Why did you become a nurse?
I was around six when I was sure that I want to do something that helps people feel better. I had two options, I either played with my dollhouse, redesigning the rooms every week, or played with my doctor’s set. I did not realize it at the time, but I instinctively knew that living in a nice environment, someplace you feel safe and cozy, along with some playfulness and beauty, can have such a deep impact on someone’s soul. The other option was more straightforward: curing people when they are sick is a big help also. I was hesitating between these two until I had to decide which university I would attend.
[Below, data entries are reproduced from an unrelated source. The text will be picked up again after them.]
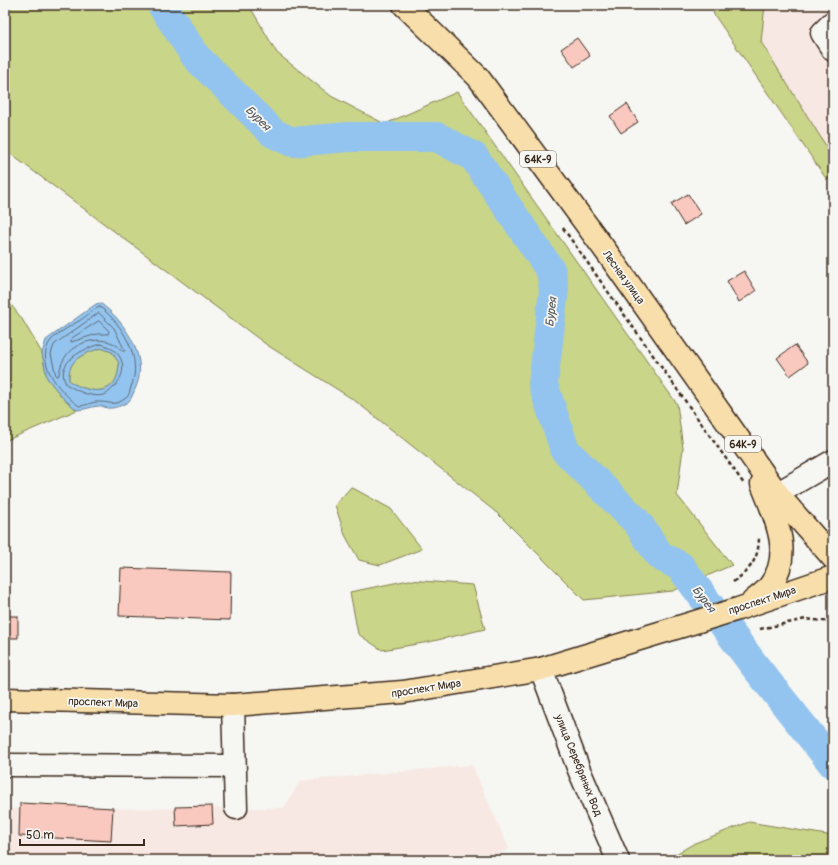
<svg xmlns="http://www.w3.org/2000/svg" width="838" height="865" font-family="Pangolin,sans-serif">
<rect width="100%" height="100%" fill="#f6f6f2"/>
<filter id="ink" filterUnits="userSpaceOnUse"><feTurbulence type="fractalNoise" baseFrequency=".025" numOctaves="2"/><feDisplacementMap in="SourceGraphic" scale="8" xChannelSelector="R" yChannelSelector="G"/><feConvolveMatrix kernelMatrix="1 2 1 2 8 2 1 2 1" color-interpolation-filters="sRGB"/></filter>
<g filter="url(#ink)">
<!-- built -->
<path fill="#f7e8e3" d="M765,5H833V157L761,42Z
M472,765L509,849L482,860H5V809L284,808L300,781Z"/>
<!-- green -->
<path fill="#c9d588" stroke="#828053" d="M5,5H249L277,53L331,96L385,124L457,92L677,404L683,448L677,495L732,565L673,591L584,600L497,513L354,400L267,345L5,150Z
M726,5H765L761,42L833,157V176L827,180L713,13Z
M5,297L22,319L42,353L47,378L63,398L77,410L5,441Z
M101,348L112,352L119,363C119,397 91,395 69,381C67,359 83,354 101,348Z
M351,487L391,509L422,549L380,565L359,560L345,535L335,505Z
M409,580L473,585L485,629L429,642L382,650L358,634L350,592Z
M749,822L833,836V860H669V858L695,843Z"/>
<!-- water -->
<path fill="#93c4ef" stroke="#70869b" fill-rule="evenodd" d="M100,303C124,320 149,357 136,387C134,391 132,398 129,401C124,405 114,409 107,408C103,407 101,405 98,406C90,407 84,410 77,410L63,398L47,378L42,353L46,340L96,304ZM101,348L112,352L119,363C119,397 91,395 69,381C67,359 83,354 101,348Z"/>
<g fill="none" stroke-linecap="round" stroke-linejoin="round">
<!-- shore -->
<path stroke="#5e6872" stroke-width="1" d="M100,307C123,324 143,359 131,387C130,391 129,396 126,398C114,407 111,402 100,402C93,401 86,406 79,406C62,394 36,365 49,343C53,336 72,325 79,321C86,317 93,309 100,307Z
M99,313L114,328L125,351H122C111,335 83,338 69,352C63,359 60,366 59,375L56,376L51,354L54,345Z
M99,321L109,331L108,334H97L71,342V339Z
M101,344C124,350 130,371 113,388C110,390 108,394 104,395C91,398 77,391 66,384C54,361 85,348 101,344Z"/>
<!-- river -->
<path stroke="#93c4ef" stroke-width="30" d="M162,5L196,57L273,133L292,142L349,137H437L474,157L551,271L554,290L543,384L565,450L637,522L660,556L680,566L754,665L833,764"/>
</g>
<!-- building -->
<path fill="#f9c9c0" stroke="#3b2a1e" d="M577,38L590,56L574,67L561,49Z
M627,104L638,122L621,133L610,116Z
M688,194L701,214L684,225L671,204Z
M744,271L756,291L739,302L727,281Z
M795,345L808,363L790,376L777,358Z
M121,568L231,572L230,620L119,616Z
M5,616H18V638H5Z
M20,803L113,808L111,841L19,836Z
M212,806L213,824L176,826L175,807Z"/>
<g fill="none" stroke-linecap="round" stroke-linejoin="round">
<!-- minor casing -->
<g stroke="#3b2a1e" stroke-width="25">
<path id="minor" d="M833,22L822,33L833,50
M778,493L833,461
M541,669L579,770L618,860
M233,705L236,808
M5,765L234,766"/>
</g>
<!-- major casing -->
<g stroke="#3b2a1e" stroke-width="25">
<path id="major" d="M404,5L478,77L608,254L780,497L833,558
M753,601C759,596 767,591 771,584C794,553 774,515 762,484
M5,699L233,705L403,692L541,669L738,609L833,577"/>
</g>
<!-- path -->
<path stroke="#3b2a1e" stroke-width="2.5" stroke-dasharray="4 3" stroke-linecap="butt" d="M563,228L744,484
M733,582C751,569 759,559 759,536
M760,629L806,619L833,622"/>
<!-- minor -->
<use href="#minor" stroke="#f6f6f2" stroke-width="22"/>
<!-- major -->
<use href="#major" stroke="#f8deab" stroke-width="22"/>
</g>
</g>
<g text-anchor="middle" stroke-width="3.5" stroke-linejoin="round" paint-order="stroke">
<!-- shield labels -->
<g fill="#f6f6f2" stroke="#73675e" stroke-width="1">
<rect x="520" y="151" width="36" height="16" rx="3"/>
<rect x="725" y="436" width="36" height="16" rx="3"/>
</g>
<g font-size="10" font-weight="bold" fill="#3b2a1e">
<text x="538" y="163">64К-9</text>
<text x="743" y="448">64К-9</text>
</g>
<!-- street labels -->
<g font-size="11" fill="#3b2a1e" stroke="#f6f6f2">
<text transform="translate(624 277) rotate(54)" y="4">Лесная улица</text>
<text transform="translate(762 600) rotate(-18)" y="4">проспект Мира</text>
<text transform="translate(426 688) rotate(-9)" y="4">проспект Мира</text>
<text transform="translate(103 702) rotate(2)" y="4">проспект Мира</text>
<text transform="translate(579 765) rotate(68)" y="4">улица Серебряных Вод</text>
</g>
<!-- water labels -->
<g font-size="12" font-style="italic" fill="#55585d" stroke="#f6f6f2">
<text transform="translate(258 118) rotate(45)" y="4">Бурея</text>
<text transform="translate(551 312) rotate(-83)" y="4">Бурея</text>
<text transform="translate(704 599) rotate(52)" y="4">Бурея</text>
</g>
</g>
<!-- margin -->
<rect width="838" height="865" fill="none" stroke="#f6f6f2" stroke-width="20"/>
<rect x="10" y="10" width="818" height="845" fill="none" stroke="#3b2a1e" stroke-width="1.5" filter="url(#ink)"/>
<!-- scale -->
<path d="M20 839v6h124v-6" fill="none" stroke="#3b2a1e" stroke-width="2"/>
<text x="26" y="839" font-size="12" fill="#3b2a1e" stroke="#f6f6f2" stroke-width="3" paint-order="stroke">50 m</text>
</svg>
Finally, medicine won, but I still have a crush on interior design.
What are the best things about being a nurse?
Oh, there are so many of them! I would say there are two main aspects. One is definitely the professional aspect: even though the basics (like anatomy) stay the same, the knowledge applied to the background and the treatments of diseases is ever developing and changing so rapidly that one is forced to study to stay up to date. The other aspect is that of personal development and growth. Sometimes all that is needed is listening attentively to the other person. Of course, that can be a remedy in itself. But how could you listen deeply if you do not have your own strategies to calm yourself, know yourself more and more?
What makes FM different from other places where you have worked?
I mainly worked in heart surgery ICUs before, so it is a totally different world regarding patients, schedules, stress levels, and the environment. Nevertheless, each has its beauty and a special place in my heart. I would describe the first as quite heroic, which was a great fit for me in my twenties. I learned a lot about life and death, I had a chance to work with state-of-the-art technology gadgets, and I witnessed both miraculous life savings and immense tragedies. The other, Firstmed, I consider my 4th child, since I have been part of the team before the doors even opened. I saw the bare concrete walls of its construction, and I had a chance to build something from the ground up with the first team.
What do you like most in Firstmed?
If I am correct, our company is considered a small firm in the private health care industry. Still, given the number of patients, the working hours, and the size of our facilities, I think it is a huge advantage that we can handle things with the same ease as when we started 22 years ago. For example, if I have a problem, I can have a solution within 5 minutes, rather than waiting for never-ending emails from the boss’ boss’ boss’ boss. Without a shadow of a doubt, my personal favorite is our medical team, mainly my nurse colleagues. It is very rare that just because a group of people works in the same place, they go out together, invite each other into their homes, and get to know each other to the point where they try to help each other with personal matters. We tell each other if something has to be done or said differently instead of ignoring things on the surface while going home with hurt feelings.
What do you consider when looking for a doctor for yourself or a family member?
That is a very complex question. I would say the professional level of the particular doctor or therapist in his/her own field. It matters how long has he/she been in the area. If it is not for a specific problem, but for example, screening, then I would like to go to a place with a good diagnostic and technical background as well, so I do not have to go to several places for different examinations. And, yes, based on the beginning of this interview, you can guess that presentation also matters. No one likes to wait in a place where the ceiling can fall on you anytime…
Sophie has been working for FirstMed since the early days, and she is a well-respected part of the team. We appreciate that she took the time for the interview.